The MJO has moved into phase 4 or even maybe 5 by now, with the active convection over the "Maritime Continent" (Indonesia) and making its way towards the Pacific. The Indian ocean has been suppressed for around a week now. Here's the current infrared satellite image:
There is some deep convection in the IO, but it's spotty. In the east, it's focused way in the southern hemisphere, in the form of two tropical cyclones. The eastern one has been named "Alenga", and is the stronger of the two (though still a tropical storm, below category 1 on the Saffir-Simpson scale used in the US), while the weaker western one has been dubbed, poetically "Two" - it will get a better name if it gets intense enough to deserve it. North of the equator, there is a well-defined but not particularly intense ITCZ in the west, off the east African coast. The northeast quadrant is pretty quiet up until Sumatra. Convection in the Bay of Bengal and Arabian Sea has completely shut down, perhaps for the season as we head into northern winter and the sea surface temperatures there are cooling rapidly. The southeastern IO is also completely dry. This can't be ascribed to the season, but perhaps can be blamed in part on the suppressed phase of the MJO.
A lot of us working on DYNAMO have become fond of the "morphed" precipitable water product called "MIMIC" produced at the University of Wisconsin. This is a product based on passive microwave satellite observations. ("Passive" means that the radiation measured is just what's naturally emitted from the planet, as opposed to e.g. a radar that sends out its own signal; "microwave" refers to the low frequency of the radiation measured.) The quantity shown is total column-integrated water vapor. That is, if you took all the water vapor in the atmosphere overhead at any given point and condensed it to liquid, this is how deep a layer of liquid water it would make. If the whole column were saturated - 100% relative humidity from the surface into the stratosphere - this depth would be a little over 70 mm, typically, in the tropics. (This maximum saturation value depends on the temperature, and so is less at higher latitudes.) Not much water in the atmosphere, right?

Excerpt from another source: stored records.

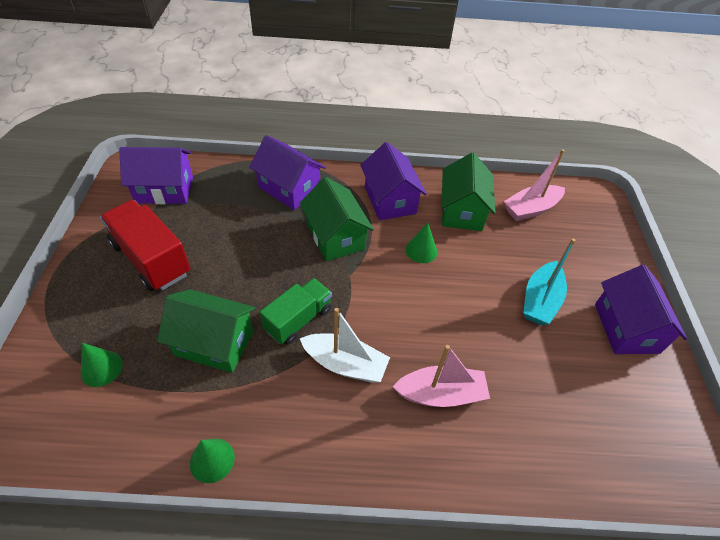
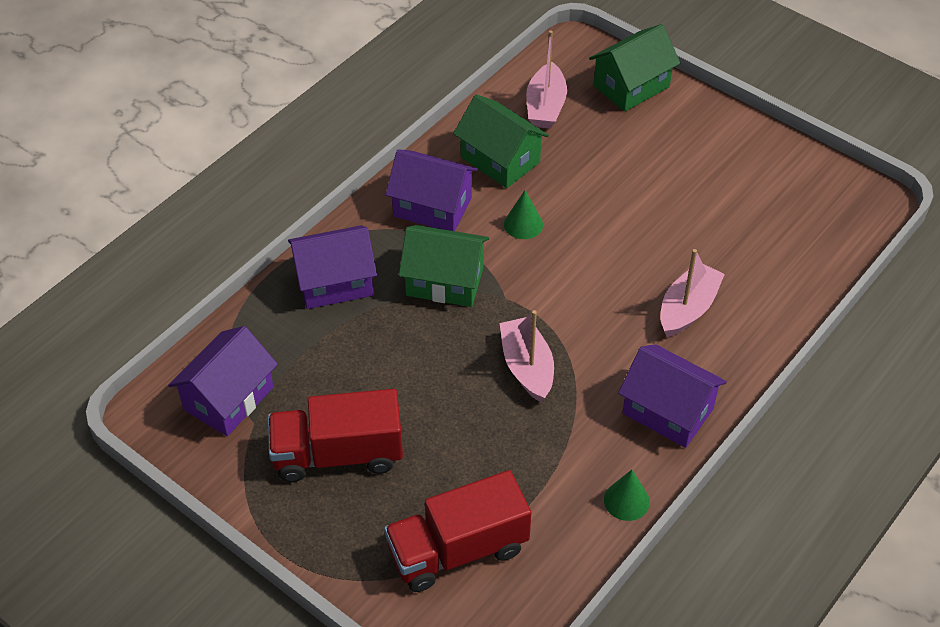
camera: 50 degrees left, 0 degrees up
(101, 368) = (457, 550): green cone -> red truck
(214, 343) = (500, 446): green house -> green house (631, 86)
(298, 319) = (527, 367): green truck -> pink boat
(345, 364) = (605, 358): white boat -> none
(540, 301) = (653, 178): turquoise boat -> none
(626, 328) = (726, 142): purple house -> purple house (668, 411)

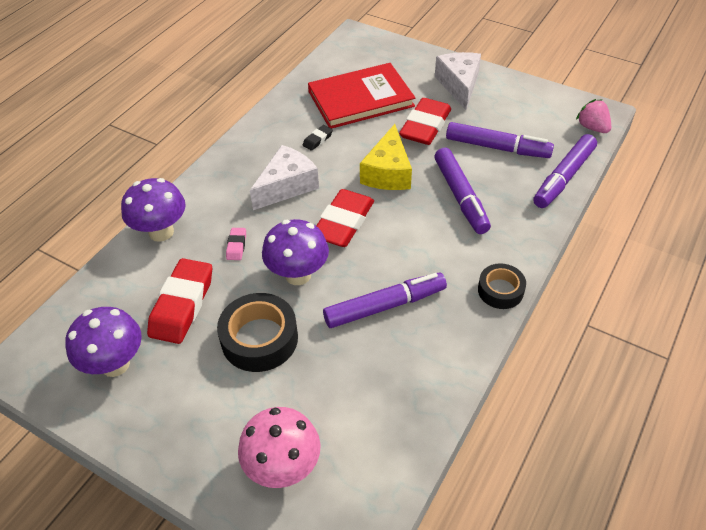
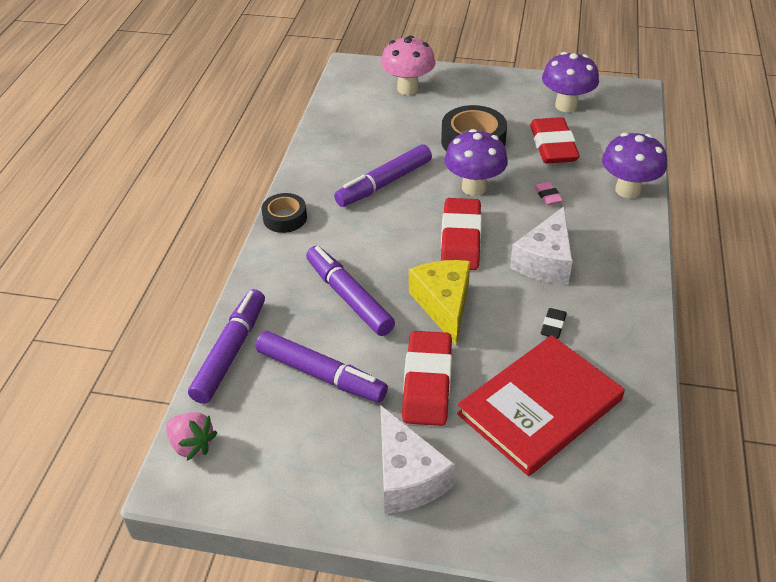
camera: 160 degrees right, 5 degrees down
(497, 147) = (321, 374): purple marker -> purple marker turned 150 degrees counterclockwise

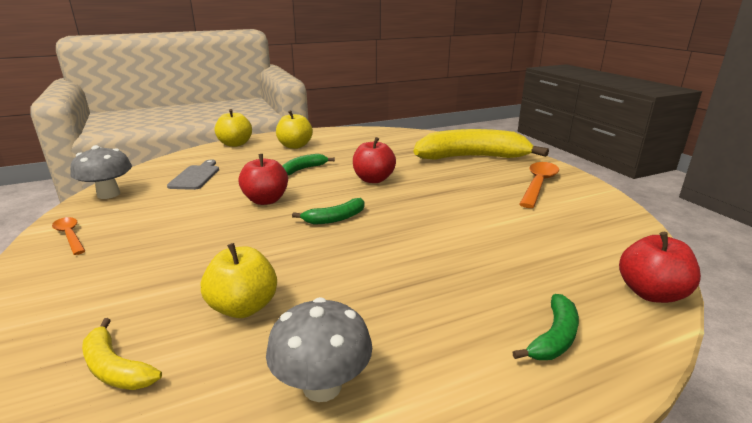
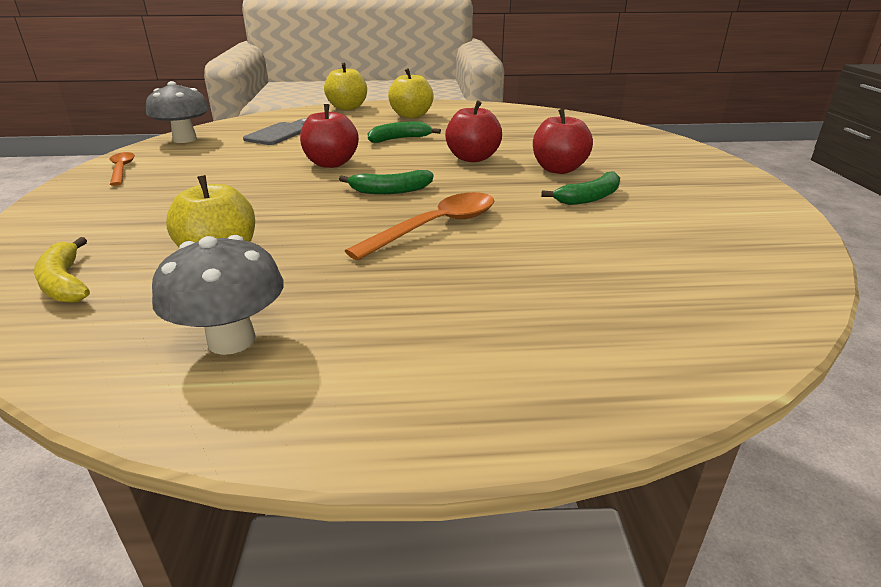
camera: 20 degrees right, 5 degrees up
(472, 157) = (626, 149): yellow banana -> none
(538, 184) = (694, 189): orange spoon -> orange spoon (436, 227)
(554, 337) = (546, 356): green banana -> green banana (589, 198)
(650, 293) = (743, 338): red apple -> red apple (558, 169)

In any case, the atmosphere is never completely saturated, so the values you see are less everywhere than 70 mm (see the color scale on the right) though they get close in some places. A couple interesting things to notice in this picture:
1. The two tropical cyclones, Alenga and Two, show up as round red blobs swirling gracefully in the south, wrapping dry air around them on their western flanks.

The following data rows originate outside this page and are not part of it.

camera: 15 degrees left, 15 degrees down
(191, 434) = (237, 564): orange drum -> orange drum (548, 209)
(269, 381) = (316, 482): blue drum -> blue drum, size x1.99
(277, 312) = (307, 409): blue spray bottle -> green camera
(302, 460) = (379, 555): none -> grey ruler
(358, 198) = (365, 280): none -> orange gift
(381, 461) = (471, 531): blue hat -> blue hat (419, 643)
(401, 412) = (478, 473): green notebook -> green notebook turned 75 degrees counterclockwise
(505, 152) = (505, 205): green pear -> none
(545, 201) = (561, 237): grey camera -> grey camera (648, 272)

2. The tongue of yellow and green pushing into the orange and red area - just south of the equator in the western IO, and extending about as far east 80E, roughly parallel with the tip of India. This is dry subtropical and continental air that has been pulled in by low-level westerlies associated in part with the late active and early suppressed phases of the MJO. It seems that the active phase to some extent puts an end to itself because the convection causes the westerlies (by fluid dynamics I'm not explaining today) but then the westerlies bring in dry air which shuts down the convection.